* Requirement
What you hand back must match the listing exactly.

* Recorded information
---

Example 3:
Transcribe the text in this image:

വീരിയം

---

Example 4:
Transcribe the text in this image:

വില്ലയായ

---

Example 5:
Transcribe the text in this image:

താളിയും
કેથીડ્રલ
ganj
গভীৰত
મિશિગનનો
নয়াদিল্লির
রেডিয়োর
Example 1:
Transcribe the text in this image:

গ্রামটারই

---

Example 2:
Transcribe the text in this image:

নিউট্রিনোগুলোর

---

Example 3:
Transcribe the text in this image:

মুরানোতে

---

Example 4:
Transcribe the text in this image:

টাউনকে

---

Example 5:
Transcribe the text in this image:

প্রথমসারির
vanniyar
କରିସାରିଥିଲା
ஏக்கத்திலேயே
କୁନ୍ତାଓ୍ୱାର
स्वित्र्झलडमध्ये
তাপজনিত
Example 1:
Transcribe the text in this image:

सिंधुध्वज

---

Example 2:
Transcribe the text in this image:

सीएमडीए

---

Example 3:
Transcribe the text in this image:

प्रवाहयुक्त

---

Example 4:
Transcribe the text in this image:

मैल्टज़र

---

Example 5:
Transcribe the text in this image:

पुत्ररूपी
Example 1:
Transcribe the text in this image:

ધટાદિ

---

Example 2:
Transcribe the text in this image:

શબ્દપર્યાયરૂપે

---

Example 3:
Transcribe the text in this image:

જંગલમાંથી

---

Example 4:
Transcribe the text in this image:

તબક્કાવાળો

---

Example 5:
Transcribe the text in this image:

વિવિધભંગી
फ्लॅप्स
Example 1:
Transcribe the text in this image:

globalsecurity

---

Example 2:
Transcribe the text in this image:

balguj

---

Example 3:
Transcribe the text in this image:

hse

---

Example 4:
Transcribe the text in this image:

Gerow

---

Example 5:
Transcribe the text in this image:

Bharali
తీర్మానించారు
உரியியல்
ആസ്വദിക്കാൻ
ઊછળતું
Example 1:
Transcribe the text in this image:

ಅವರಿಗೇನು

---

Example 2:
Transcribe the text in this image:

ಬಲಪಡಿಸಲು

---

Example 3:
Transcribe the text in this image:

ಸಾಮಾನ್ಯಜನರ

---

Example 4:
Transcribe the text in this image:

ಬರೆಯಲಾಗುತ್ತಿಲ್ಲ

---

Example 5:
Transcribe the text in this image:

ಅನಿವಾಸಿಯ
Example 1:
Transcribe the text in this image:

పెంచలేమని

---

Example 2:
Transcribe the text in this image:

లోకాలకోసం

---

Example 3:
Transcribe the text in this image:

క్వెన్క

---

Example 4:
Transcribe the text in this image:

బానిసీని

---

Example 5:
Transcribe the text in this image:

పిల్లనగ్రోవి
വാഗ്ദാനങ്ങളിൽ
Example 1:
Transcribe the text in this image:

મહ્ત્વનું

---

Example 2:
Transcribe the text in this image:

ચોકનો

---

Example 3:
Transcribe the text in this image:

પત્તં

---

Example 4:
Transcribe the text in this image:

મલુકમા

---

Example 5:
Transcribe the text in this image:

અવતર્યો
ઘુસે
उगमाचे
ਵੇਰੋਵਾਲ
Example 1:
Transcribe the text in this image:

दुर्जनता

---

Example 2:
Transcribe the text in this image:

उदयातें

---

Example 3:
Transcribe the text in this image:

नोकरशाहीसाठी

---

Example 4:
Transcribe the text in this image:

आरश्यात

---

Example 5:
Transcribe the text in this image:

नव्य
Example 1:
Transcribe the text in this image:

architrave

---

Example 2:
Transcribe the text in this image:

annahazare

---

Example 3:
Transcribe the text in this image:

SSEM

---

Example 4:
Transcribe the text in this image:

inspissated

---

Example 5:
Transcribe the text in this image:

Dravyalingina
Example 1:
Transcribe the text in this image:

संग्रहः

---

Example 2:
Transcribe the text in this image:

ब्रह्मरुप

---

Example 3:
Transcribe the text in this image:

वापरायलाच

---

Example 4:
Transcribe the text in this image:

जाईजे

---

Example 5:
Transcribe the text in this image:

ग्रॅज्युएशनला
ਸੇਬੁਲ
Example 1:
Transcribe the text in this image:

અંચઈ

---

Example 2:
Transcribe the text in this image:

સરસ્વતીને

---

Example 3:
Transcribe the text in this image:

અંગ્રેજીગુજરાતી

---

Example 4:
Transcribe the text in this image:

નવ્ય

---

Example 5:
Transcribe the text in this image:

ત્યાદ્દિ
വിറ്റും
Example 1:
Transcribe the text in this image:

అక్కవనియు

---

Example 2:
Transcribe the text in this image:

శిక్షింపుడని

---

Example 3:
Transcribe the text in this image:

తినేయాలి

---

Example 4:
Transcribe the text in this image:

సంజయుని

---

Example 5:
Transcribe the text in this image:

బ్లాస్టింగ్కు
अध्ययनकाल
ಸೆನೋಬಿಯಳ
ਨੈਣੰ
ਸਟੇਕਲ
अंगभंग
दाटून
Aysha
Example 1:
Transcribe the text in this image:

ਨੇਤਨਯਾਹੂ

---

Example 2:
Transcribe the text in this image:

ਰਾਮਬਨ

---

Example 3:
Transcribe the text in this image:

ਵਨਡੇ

* Response
---

Example 3:
Transcribe the text in this image:

വീരിയം

---

Example 4:
Transcribe the text in this image:

വില്ലയായ

---

Example 5:
Transcribe the text in this image:

താളിയും
કેથીડ્રલ
ganj
গভীৰত
મિશિગનનો
নয়াদিল্লির
রেডিয়োর
Example 1:
Transcribe the text in this image:

গ্রামটারই

---

Example 2:
Transcribe the text in this image:

নিউট্রিনোগুলোর

---

Example 3:
Transcribe the text in this image:

মুরানোতে

---

Example 4:
Transcribe the text in this image:

টাউনকে

---

Example 5:
Transcribe the text in this image:

প্রথমসারির
vanniyar
କରିସାରିଥିଲା
ஏக்கத்திலேயே
କୁନ୍ତାଓ୍ୱାର
स्वित्र्झलडमध्ये
তাপজনিত
Example 1:
Transcribe the text in this image:

सिंधुध्वज

---

Example 2:
Transcribe the text in this image:

सीएमडीए

---

Example 3:
Transcribe the text in this image:

प्रवाहयुक्त

---

Example 4:
Transcribe the text in this image:

मैल्टज़र

---

Example 5:
Transcribe the text in this image:

पुत्ररूपी
Example 1:
Transcribe the text in this image:

ધટાદિ

---

Example 2:
Transcribe the text in this image:

શબ્દપર્યાયરૂપે

---

Example 3:
Transcribe the text in this image:

જંગલમાંથી

---

Example 4:
Transcribe the text in this image:

તબક્કાવાળો

---

Example 5:
Transcribe the text in this image:

વિવિધભંગી
फ्लॅप्स
Example 1:
Transcribe the text in this image:

globalsecurity

---

Example 2:
Transcribe the text in this image:

balguj

---

Example 3:
Transcribe the text in this image:

hse

---

Example 4:
Transcribe the text in this image:

Gerow

---

Example 5:
Transcribe the text in this image:

Bharali
తీర్మానించారు
உரியியல்
ആസ്വദിക്കാൻ
ઊછળતું
Example 1:
Transcribe the text in this image:

ಅವರಿಗೇನು

---

Example 2:
Transcribe the text in this image:

ಬಲಪಡಿಸಲು

---

Example 3:
Transcribe the text in this image:

ಸಾಮಾನ್ಯಜನರ

---

Example 4:
Transcribe the text in this image:

ಬರೆಯಲಾಗುತ್ತಿಲ್ಲ

---

Example 5:
Transcribe the text in this image:

ಅನಿವಾಸಿಯ
Example 1:
Transcribe the text in this image:

పెంచలేమని

---

Example 2:
Transcribe the text in this image:

లోకాలకోసం

---

Example 3:
Transcribe the text in this image:

క్వెన్క

---

Example 4:
Transcribe the text in this image:

బానిసీని

---

Example 5:
Transcribe the text in this image:

పిల్లనగ్రోవి
വാഗ്ദാനങ്ങളിൽ
Example 1:
Transcribe the text in this image:

મહ્ત્વનું

---

Example 2:
Transcribe the text in this image:

ચોકનો

---

Example 3:
Transcribe the text in this image:

પત્તં

---

Example 4:
Transcribe the text in this image:

મલુકમા

---

Example 5:
Transcribe the text in this image:

અવતર્યો
ઘુસે
उगमाचे
ਵੇਰੋਵਾਲ
Example 1:
Transcribe the text in this image:

दुर्जनता

---

Example 2:
Transcribe the text in this image:

उदयातें

---

Example 3:
Transcribe the text in this image:

नोकरशाहीसाठी

---

Example 4:
Transcribe the text in this image:

आरश्यात

---

Example 5:
Transcribe the text in this image:

नव्य
Example 1:
Transcribe the text in this image:

architrave

---

Example 2:
Transcribe the text in this image:

annahazare

---

Example 3:
Transcribe the text in this image:

SSEM

---

Example 4:
Transcribe the text in this image:

inspissated

---

Example 5:
Transcribe the text in this image:

Dravyalingina
Example 1:
Transcribe the text in this image:

संग्रहः

---

Example 2:
Transcribe the text in this image:

ब्रह्मरुप

---

Example 3:
Transcribe the text in this image:

वापरायलाच

---

Example 4:
Transcribe the text in this image:

जाईजे

---

Example 5:
Transcribe the text in this image:

ग्रॅज्युएशनला
ਸੇਬੁਲ
Example 1:
Transcribe the text in this image:

અંચઈ

---

Example 2:
Transcribe the text in this image:

સરસ્વતીને

---

Example 3:
Transcribe the text in this image:

અંગ્રેજીગુજરાતી

---

Example 4:
Transcribe the text in this image:

નવ્ય

---

Example 5:
Transcribe the text in this image:

ત્યાદ્દિ
വിറ്റും
Example 1:
Transcribe the text in this image:

అక్కవనియు

---

Example 2:
Transcribe the text in this image:

శిక్షింపుడని

---

Example 3:
Transcribe the text in this image:

తినేయాలి

---

Example 4:
Transcribe the text in this image:

సంజయుని

---

Example 5:
Transcribe the text in this image:

బ్లాస్టింగ్కు
अध्ययनकाल
ಸೆನೋಬಿಯಳ
ਨੈਣੰ
ਸਟੇਕਲ
अंगभंग
दाटून
Aysha
Example 1:
Transcribe the text in this image:

ਨੇਤਨਯਾਹੂ

---

Example 2:
Transcribe the text in this image:

ਰਾਮਬਨ

---

Example 3:
Transcribe the text in this image:

ਵਨਡੇ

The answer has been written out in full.